Walking Our Faith: The view depends on where you’re standing – duct tape part four
Walking Our Faith
Last week, I met Liliana Stahlberg, pastor of Lord of the Mountains Church, for coffee at Amazing Grace. It was snowing heavily in my Blue River neighborhood, and being a nervous driver, I was 45 minutes late. Thankfully, Liliana waited and I’m grateful for her patience and our conversation.
When I began this series on the Bible, I sent out an email to local church leaders asking them to share a paragraph or two on why they felt reading the Bible was an important part of our spiritual lives. I received several responses from local pastors and have been sharing them with you. Liliana sent in her response twice, and then asked to meet for coffee for a fuller explanation.
I’ve profiled Pastor Liliana in this column, and we’ve met a few times over the past two years. She is a remarkable woman with a ministry that is geared toward community outreach which reflects her early life in Romania, and her decades of work there and in America working with orphans and the homeless.
As we talked over coffee, I realized we have different views of the Bible, as reflects the differences in our backgrounds. Where I see the Bible as a source for personal salvation and spiritual growth, Liliana might say the Bible is also a source for action, to right inequities in society.

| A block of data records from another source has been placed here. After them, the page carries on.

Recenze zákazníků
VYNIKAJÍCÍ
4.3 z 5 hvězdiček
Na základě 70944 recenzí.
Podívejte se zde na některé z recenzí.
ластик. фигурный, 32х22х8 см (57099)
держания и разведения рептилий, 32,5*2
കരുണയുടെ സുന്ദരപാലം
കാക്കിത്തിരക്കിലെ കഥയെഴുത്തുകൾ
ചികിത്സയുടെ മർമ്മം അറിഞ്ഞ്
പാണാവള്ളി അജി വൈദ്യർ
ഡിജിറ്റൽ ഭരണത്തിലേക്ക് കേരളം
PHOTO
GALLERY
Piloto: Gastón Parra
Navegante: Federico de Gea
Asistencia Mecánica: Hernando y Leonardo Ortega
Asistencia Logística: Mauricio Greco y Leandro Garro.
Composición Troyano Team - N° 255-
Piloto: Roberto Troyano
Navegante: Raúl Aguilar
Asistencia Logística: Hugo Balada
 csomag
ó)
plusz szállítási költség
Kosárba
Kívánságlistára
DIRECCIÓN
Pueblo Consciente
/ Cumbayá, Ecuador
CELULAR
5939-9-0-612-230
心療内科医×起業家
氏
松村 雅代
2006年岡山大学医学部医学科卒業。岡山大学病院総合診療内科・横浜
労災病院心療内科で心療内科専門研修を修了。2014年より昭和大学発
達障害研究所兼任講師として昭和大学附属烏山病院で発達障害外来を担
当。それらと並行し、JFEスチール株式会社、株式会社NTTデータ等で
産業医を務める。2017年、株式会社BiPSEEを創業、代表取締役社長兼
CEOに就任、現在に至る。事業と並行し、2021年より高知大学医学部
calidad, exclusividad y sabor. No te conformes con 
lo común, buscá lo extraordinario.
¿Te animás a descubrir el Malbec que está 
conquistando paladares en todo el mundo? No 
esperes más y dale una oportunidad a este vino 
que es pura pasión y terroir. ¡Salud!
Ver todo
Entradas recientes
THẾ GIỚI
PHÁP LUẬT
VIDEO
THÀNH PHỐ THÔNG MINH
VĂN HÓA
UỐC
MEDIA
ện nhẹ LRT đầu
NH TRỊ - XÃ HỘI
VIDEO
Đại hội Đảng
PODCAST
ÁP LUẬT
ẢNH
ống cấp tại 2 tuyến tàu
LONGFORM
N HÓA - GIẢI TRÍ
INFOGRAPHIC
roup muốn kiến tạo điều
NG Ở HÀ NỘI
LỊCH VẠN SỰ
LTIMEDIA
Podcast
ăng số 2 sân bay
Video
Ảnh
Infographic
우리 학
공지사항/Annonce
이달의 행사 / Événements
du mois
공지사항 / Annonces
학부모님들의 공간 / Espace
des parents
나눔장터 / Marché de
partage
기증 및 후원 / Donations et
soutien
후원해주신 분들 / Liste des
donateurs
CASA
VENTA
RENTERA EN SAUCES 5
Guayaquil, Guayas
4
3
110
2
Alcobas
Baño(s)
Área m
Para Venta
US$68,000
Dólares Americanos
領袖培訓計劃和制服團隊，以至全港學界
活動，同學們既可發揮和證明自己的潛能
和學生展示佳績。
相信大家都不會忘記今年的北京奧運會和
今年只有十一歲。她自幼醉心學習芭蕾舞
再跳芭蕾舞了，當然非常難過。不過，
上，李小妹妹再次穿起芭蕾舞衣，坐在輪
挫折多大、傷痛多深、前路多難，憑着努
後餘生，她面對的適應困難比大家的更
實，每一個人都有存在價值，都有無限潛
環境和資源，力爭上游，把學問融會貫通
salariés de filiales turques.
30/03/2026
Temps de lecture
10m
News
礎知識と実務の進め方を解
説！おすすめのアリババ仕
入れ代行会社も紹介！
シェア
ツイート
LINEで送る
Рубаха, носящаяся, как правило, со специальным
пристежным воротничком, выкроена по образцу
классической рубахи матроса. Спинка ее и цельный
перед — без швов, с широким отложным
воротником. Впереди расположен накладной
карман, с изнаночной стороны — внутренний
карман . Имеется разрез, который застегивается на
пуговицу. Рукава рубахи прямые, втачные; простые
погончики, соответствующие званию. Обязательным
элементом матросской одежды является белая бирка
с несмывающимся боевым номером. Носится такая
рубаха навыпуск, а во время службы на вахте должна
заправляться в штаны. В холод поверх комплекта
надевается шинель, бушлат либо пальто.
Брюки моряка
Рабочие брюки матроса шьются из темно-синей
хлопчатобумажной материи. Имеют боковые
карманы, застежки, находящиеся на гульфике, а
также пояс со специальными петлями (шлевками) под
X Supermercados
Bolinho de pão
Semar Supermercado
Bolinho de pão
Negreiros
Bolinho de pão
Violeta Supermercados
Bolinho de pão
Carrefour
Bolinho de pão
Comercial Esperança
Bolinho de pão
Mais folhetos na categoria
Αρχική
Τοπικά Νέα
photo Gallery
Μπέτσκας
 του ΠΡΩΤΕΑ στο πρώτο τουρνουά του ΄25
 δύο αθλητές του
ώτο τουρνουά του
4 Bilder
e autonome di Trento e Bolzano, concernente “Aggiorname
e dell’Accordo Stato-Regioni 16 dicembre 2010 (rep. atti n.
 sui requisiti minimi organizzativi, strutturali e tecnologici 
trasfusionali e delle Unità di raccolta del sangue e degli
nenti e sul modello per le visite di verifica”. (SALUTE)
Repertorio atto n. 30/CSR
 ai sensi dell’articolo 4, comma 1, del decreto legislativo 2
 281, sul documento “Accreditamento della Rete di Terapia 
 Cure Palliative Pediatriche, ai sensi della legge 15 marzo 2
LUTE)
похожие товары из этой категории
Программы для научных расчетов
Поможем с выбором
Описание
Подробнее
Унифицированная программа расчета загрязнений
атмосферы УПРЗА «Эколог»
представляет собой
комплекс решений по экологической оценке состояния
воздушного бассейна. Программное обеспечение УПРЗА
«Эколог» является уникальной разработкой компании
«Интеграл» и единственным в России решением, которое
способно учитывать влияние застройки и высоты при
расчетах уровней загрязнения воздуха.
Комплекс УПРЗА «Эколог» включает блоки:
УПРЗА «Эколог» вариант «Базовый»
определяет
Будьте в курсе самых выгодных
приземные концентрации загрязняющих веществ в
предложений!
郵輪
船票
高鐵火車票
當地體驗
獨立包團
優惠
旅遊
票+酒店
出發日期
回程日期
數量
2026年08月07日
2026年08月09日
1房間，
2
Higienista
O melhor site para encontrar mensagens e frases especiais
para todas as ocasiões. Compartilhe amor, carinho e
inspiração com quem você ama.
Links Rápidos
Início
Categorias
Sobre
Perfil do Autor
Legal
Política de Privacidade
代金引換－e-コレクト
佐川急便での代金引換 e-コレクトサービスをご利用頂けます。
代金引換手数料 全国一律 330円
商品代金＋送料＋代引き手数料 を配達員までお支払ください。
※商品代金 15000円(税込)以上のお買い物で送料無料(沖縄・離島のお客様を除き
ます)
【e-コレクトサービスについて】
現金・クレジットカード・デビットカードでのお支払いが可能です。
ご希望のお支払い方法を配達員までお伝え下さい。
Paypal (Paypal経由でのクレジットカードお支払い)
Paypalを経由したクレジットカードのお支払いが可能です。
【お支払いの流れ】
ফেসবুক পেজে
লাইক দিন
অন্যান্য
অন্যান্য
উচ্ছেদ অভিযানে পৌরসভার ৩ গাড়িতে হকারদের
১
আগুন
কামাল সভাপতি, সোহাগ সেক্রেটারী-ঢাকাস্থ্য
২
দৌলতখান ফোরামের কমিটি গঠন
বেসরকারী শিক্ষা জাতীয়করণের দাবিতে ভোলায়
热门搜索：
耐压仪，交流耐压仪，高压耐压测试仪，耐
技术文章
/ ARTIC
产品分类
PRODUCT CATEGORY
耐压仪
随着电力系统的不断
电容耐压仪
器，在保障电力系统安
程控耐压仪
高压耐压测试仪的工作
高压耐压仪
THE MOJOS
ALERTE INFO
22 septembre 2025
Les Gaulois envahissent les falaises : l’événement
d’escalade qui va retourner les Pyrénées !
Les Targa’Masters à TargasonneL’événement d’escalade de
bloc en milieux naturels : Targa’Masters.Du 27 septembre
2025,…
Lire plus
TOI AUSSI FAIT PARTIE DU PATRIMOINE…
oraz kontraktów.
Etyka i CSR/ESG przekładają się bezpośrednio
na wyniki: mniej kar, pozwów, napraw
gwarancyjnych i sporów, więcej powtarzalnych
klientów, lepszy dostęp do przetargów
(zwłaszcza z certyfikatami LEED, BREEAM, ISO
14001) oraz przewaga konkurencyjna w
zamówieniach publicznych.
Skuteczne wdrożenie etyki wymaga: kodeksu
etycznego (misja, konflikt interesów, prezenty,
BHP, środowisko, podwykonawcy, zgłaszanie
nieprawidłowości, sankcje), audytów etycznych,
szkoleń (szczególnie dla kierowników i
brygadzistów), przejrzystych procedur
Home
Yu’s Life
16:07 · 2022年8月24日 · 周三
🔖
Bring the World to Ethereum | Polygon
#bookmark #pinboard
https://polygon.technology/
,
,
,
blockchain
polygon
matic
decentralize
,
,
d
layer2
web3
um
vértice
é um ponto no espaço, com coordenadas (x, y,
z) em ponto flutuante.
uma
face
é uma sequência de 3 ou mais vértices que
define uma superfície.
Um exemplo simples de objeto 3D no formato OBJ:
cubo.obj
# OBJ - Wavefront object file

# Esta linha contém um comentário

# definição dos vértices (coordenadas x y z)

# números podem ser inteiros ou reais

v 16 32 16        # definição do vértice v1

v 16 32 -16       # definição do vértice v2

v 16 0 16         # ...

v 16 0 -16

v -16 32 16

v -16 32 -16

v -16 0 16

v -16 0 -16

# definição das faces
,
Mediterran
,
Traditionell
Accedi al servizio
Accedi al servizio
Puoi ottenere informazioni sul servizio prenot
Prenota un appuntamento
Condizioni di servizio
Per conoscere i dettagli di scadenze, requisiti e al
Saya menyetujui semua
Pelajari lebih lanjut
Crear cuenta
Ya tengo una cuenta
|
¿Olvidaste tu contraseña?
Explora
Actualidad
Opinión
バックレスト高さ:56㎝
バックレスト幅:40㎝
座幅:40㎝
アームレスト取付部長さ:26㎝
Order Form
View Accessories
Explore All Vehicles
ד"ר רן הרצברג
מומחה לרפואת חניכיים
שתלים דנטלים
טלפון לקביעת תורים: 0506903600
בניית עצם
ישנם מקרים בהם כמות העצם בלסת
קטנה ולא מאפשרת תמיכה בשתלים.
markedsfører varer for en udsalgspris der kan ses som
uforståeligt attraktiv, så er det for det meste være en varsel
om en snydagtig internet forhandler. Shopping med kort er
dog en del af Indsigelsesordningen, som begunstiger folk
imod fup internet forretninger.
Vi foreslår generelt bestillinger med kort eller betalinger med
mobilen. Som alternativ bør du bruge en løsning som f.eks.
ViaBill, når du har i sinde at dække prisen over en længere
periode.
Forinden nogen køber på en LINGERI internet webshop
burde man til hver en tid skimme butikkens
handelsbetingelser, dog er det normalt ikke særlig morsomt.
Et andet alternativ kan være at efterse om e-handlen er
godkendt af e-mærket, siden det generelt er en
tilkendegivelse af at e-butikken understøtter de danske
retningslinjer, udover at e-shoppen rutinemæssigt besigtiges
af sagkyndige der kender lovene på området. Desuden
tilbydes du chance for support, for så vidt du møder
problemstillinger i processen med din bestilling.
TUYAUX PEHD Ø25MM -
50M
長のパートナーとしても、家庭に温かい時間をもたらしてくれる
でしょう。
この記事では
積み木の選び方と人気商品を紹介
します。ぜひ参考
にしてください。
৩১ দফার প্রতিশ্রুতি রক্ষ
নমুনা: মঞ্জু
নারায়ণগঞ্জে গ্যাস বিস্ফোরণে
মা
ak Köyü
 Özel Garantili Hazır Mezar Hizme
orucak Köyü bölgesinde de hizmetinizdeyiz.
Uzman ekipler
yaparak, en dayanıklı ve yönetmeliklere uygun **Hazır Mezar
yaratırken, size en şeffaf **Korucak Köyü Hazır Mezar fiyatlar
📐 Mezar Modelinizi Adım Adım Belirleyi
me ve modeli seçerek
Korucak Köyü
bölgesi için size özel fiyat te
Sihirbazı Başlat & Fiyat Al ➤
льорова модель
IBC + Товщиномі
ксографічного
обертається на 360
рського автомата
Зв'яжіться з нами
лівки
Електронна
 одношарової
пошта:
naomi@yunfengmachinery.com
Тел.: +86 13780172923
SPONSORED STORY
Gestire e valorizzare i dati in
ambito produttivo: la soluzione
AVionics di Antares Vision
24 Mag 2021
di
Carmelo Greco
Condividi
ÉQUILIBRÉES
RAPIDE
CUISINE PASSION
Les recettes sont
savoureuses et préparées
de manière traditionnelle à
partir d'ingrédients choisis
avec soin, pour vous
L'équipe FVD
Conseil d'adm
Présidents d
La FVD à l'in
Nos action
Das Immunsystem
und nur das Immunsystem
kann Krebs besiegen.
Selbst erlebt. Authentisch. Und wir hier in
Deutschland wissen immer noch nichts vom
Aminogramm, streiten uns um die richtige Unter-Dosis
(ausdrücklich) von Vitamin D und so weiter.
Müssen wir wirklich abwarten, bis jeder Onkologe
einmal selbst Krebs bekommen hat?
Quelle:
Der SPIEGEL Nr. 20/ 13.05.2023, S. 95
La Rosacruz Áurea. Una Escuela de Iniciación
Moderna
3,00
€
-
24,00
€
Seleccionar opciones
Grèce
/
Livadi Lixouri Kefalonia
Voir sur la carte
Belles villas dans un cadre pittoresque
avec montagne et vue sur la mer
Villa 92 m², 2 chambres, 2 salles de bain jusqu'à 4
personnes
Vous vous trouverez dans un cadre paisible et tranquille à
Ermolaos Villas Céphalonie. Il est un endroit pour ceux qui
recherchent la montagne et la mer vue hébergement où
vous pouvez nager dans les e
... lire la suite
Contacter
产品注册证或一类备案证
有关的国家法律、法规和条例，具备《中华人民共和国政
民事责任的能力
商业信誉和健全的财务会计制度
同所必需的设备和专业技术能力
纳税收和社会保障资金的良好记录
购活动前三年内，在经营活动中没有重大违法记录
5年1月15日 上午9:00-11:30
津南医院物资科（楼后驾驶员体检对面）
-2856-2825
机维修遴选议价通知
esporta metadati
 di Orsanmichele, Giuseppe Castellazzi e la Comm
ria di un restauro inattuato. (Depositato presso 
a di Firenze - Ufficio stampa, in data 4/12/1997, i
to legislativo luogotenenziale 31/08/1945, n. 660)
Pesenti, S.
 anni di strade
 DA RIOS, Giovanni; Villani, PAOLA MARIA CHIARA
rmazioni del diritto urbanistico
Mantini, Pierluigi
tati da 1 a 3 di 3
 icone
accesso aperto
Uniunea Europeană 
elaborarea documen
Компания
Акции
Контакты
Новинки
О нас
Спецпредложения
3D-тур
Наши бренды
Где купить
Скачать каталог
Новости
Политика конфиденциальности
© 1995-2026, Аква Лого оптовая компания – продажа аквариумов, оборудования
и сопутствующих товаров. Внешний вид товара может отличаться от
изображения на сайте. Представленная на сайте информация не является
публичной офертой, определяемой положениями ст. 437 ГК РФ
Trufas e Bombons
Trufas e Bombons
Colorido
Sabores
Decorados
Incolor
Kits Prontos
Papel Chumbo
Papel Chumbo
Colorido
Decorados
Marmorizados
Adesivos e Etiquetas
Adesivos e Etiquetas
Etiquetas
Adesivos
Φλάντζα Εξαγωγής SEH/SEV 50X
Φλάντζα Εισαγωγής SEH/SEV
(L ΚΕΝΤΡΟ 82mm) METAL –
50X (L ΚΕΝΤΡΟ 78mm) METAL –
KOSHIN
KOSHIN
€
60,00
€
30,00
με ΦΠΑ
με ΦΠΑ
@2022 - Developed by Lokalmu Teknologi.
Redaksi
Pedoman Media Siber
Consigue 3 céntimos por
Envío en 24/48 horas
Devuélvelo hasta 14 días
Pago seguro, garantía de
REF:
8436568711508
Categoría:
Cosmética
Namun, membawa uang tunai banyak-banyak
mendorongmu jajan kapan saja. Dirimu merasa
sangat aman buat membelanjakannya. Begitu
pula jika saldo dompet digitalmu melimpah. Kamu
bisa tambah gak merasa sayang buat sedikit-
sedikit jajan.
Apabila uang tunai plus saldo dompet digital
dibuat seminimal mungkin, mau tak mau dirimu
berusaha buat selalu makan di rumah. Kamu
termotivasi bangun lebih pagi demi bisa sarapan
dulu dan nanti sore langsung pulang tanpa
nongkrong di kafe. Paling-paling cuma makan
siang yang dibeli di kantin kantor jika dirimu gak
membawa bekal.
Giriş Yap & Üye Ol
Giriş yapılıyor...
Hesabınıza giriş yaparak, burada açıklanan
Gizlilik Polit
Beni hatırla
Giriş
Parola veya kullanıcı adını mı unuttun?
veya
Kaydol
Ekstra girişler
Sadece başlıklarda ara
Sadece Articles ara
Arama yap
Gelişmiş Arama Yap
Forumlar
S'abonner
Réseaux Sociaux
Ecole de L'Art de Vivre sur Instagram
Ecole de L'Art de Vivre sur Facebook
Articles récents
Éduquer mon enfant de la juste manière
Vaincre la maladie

Our conversation was eye-opening for me and I am still thinking about it.
And that is exactly how I believe the Holy Spirit works when we open the door to hear the voices of other people.
When I write this column, I view it as an evolving conversation with God. Evolving not because God changes, God is I AM, the alpha and omega. But because I am changing. Hopefully, growing in my understanding of God.
But my walk of faith is an interior one. Reflecting my desire to better love God, to better know God, it is a contemplative journey. And so, when I read the Bible, I encounter God within its pages as a conversation. A dialogue which evolves as I become more aware of the Holy Spirit.
After Liliana and I had spoken for an hour, I had my first view of the Bible as oriented outward toward the world. She spoke about the ways in which the Bible has been used to repress or rally the oppressed throughout history.
Liliana’s views are remarkable and while I do not entirely share them, I believe they are timely and contain the seeds for discussion and action not only in the wider world, but in Summit County.
When we see the Bible, especially the teachings of Jesus Christ, as a means for personal transformation through salvation, and then community transformation through service, we create opportunities to become the hands and feet of Jesus Christ in the world.
I’ve asked Liliana to share her view, in her own words…
“And Jesus unrolled the scroll and found the place where it was written: / ‘The Spirit of the Lord is upon me, / because he has anointed me to bring good news to the poor / He has sent me to proclaim release to the captives and recovery of sight to the blind, / to let the oppressed go free, to proclaim the year of the Lord’s favor.’” ( Luke 4: 17-19)
The Bible is a collection of “dangerous” books, especially the writing of the New Testament, when in the hands of the disenfranchised, the very people whose company Jesus enjoyed.
When rightly interpreted in their historical, social and political contexts, the life and teachings of Jesus become a radical manifesto helping the poor ask for their rightful share of earthly goodness. When placed in the hands and hearts of the “wretched of the earth,” the Gospel of Jesus is indeed living up to its name, being the good news to the poor.
In the good Roman Catholic tradition of Liberation Theology, the Gospel has the power to lead the poor and the oppressed to stop believing in the sentimental messages about how they are going to enjoy riches in the afterlife that their priests try to impose on them, and begin to realize that God wants justice for them on this earth, where God’s abundance needs to be shared among all of God’s children.
They begin to live the life of Jesus, through nonviolent direct action and civil disobedience. They practice the teachings of Liberation Theology, a movement in the Roman Catholic Church in the 20th century in Latin America. The movement was squelched by the authorities of the Roman Catholic Church, who saw their privileges threatened.
One of the martyrs of this movement, Dom Helder Camara, a Brazilian Archbishop, famously said, “When I give food to the poor they call me a saint. When I ask why the poor have no food, they call me a communist.”
I hope you are learning as much as I am and are more inspired to open your Bible and read. The “Duct Tape” series on the Bible will continue for another week and then we’ll head into Lent and continue our walk of faith.